REQUIREMENT -
Only the lines from the beginning of the data through the one with "thumb cmc: (862, 938)" belong in the answer, each retyped exactly, with pictures left out.

== Segment start ==

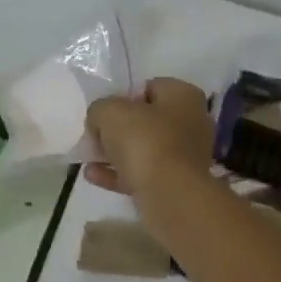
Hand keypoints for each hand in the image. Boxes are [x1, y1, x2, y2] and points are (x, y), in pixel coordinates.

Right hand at [84, 78, 213, 196]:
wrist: (169, 194)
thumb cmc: (145, 141)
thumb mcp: (110, 112)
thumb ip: (100, 109)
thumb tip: (100, 119)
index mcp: (184, 96)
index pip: (150, 87)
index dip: (124, 96)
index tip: (105, 111)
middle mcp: (191, 122)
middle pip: (147, 120)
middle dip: (119, 128)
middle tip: (96, 135)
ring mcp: (186, 156)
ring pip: (144, 149)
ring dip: (116, 153)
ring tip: (89, 157)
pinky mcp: (176, 184)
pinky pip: (142, 174)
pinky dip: (118, 174)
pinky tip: (92, 175)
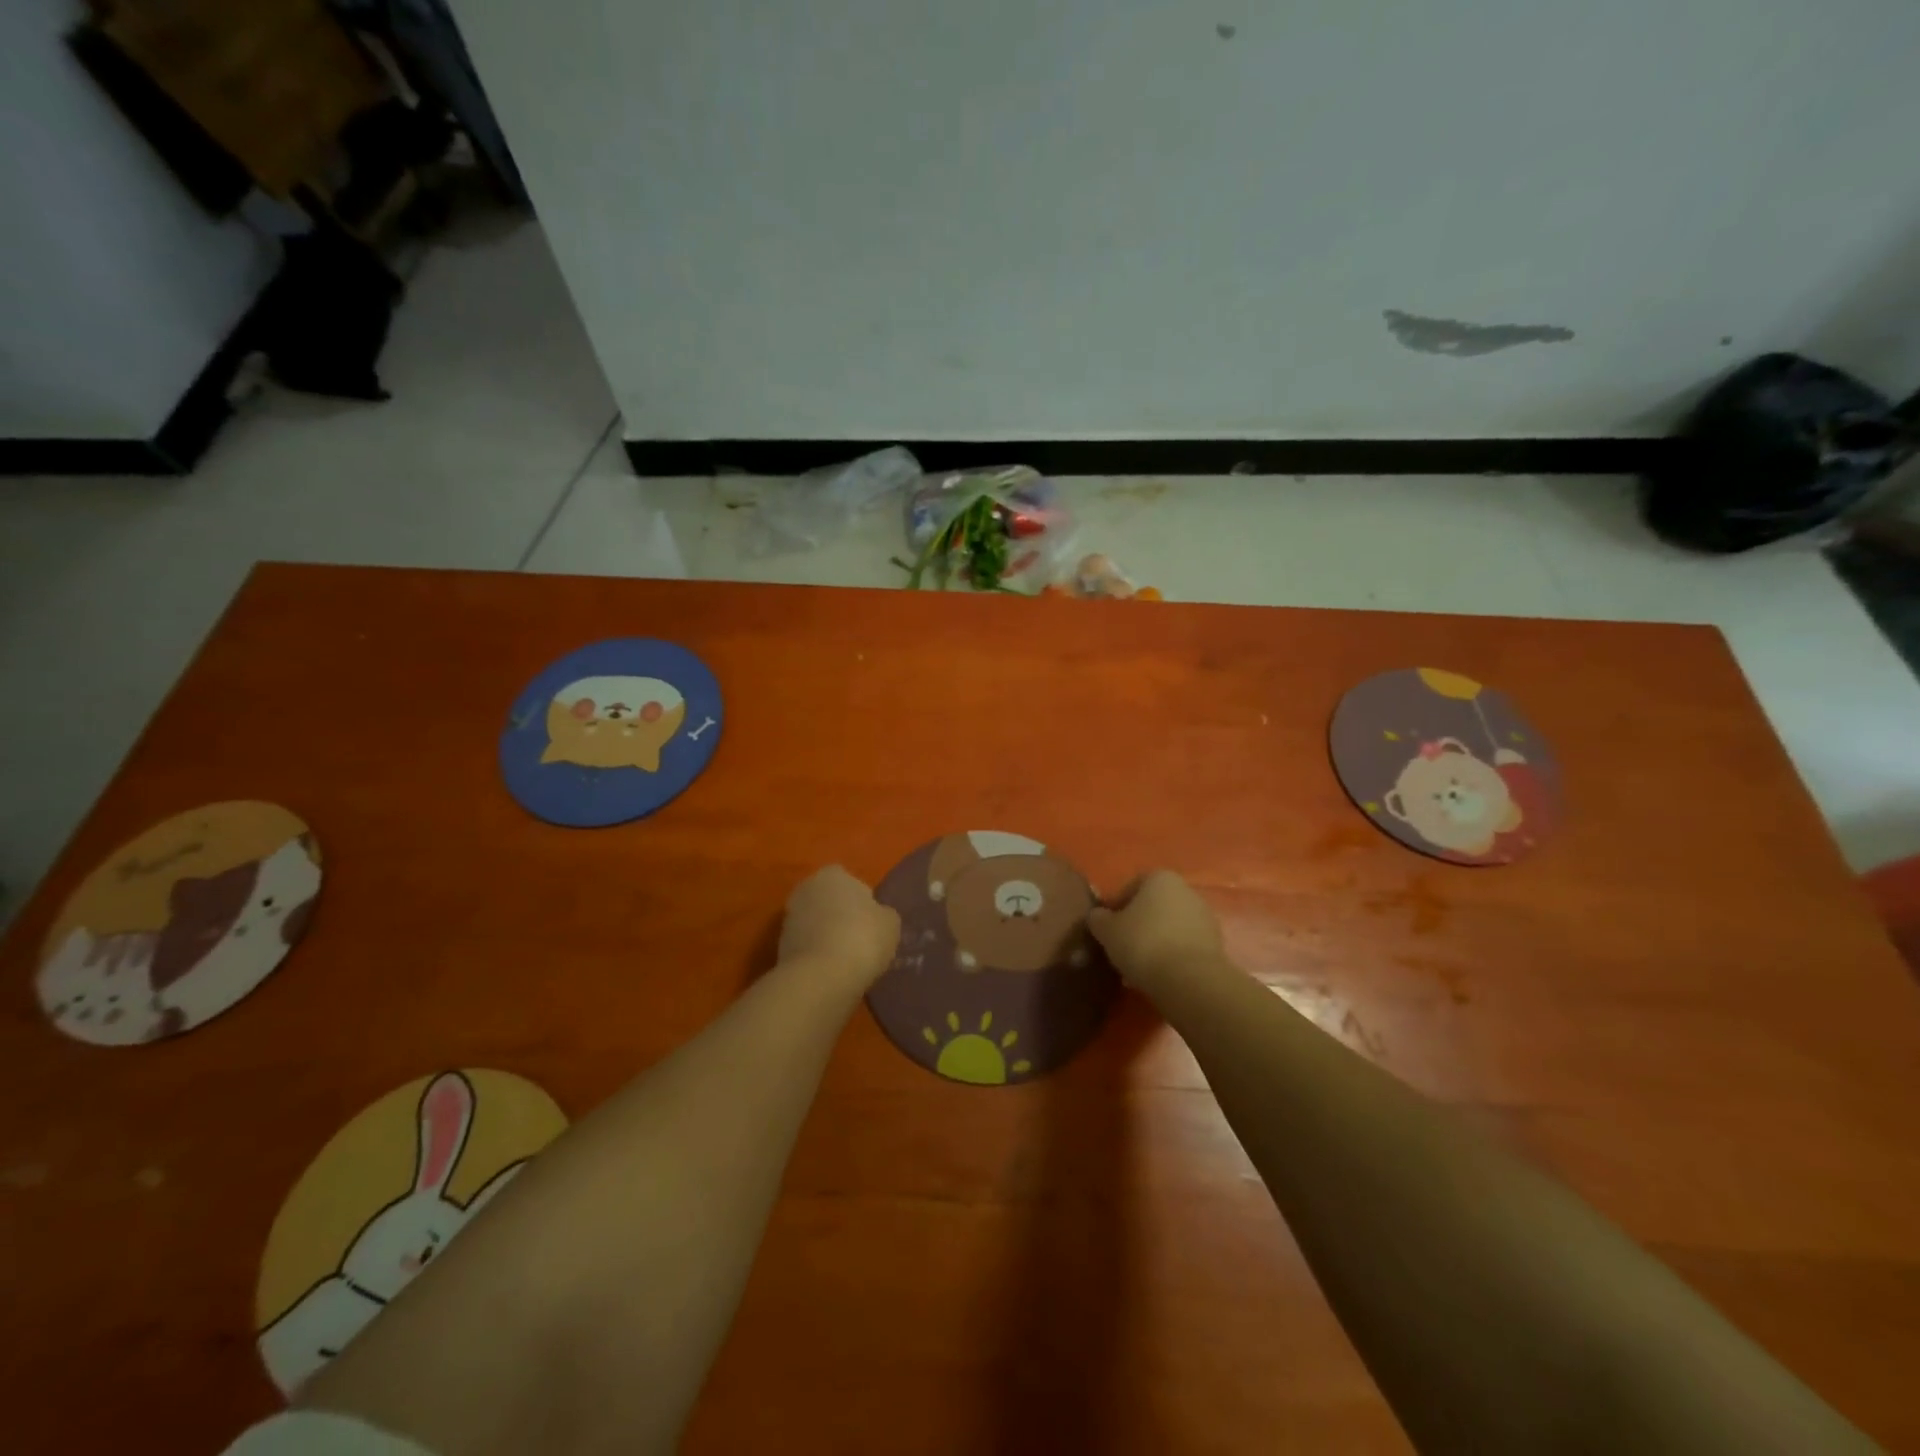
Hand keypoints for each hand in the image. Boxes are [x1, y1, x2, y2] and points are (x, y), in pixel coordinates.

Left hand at [778, 866, 900, 989]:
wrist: (821, 977)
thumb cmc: (862, 938)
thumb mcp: (890, 923)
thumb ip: (882, 913)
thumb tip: (877, 916)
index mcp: (832, 874)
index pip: (849, 880)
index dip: (861, 899)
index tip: (871, 921)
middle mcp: (805, 889)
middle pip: (828, 900)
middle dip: (840, 915)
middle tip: (859, 938)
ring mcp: (788, 919)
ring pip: (814, 923)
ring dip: (826, 935)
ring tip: (846, 959)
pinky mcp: (779, 947)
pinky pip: (806, 946)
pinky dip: (816, 955)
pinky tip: (831, 970)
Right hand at [1087, 870, 1226, 995]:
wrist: (1189, 980)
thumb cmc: (1143, 943)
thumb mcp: (1106, 930)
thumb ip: (1098, 918)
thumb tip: (1098, 916)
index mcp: (1160, 877)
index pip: (1131, 887)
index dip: (1116, 908)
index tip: (1108, 930)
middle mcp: (1186, 890)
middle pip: (1153, 906)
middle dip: (1138, 925)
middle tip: (1121, 949)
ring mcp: (1205, 917)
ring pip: (1170, 927)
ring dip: (1155, 942)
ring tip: (1139, 967)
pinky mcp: (1216, 945)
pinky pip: (1185, 946)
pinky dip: (1172, 956)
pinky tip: (1159, 976)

== Segment end ==

ANSWER SECTION -
Hand keypoints for each hand in the image. Boxes are [x1, y1, x2, y2] and points are (x, y), in pixel coordinates.

Right hand at [84, 78, 213, 196]:
wrist: (169, 194)
thumb cmc: (145, 141)
thumb mcp: (110, 112)
thumb ip: (100, 109)
thumb tip: (100, 119)
index mcp: (184, 96)
index pip: (150, 87)
index dip: (124, 96)
index tip: (105, 111)
middle mcp: (191, 122)
middle pip: (147, 120)
middle dip: (119, 128)
middle tip: (96, 135)
ring mcp: (186, 156)
ring pip: (144, 149)
ring dip: (116, 153)
ring tip: (89, 157)
pinky mcp: (176, 184)
pinky pip: (142, 174)
pinky dip: (118, 174)
pinky tip: (92, 175)
Hand keypoints for each hand in the image. Boxes are [x1, y1, x2, y2] and points are (x, y), in pixel coordinates.

Left hand at [778, 866, 900, 989]:
wrist: (821, 977)
thumb cmc: (862, 938)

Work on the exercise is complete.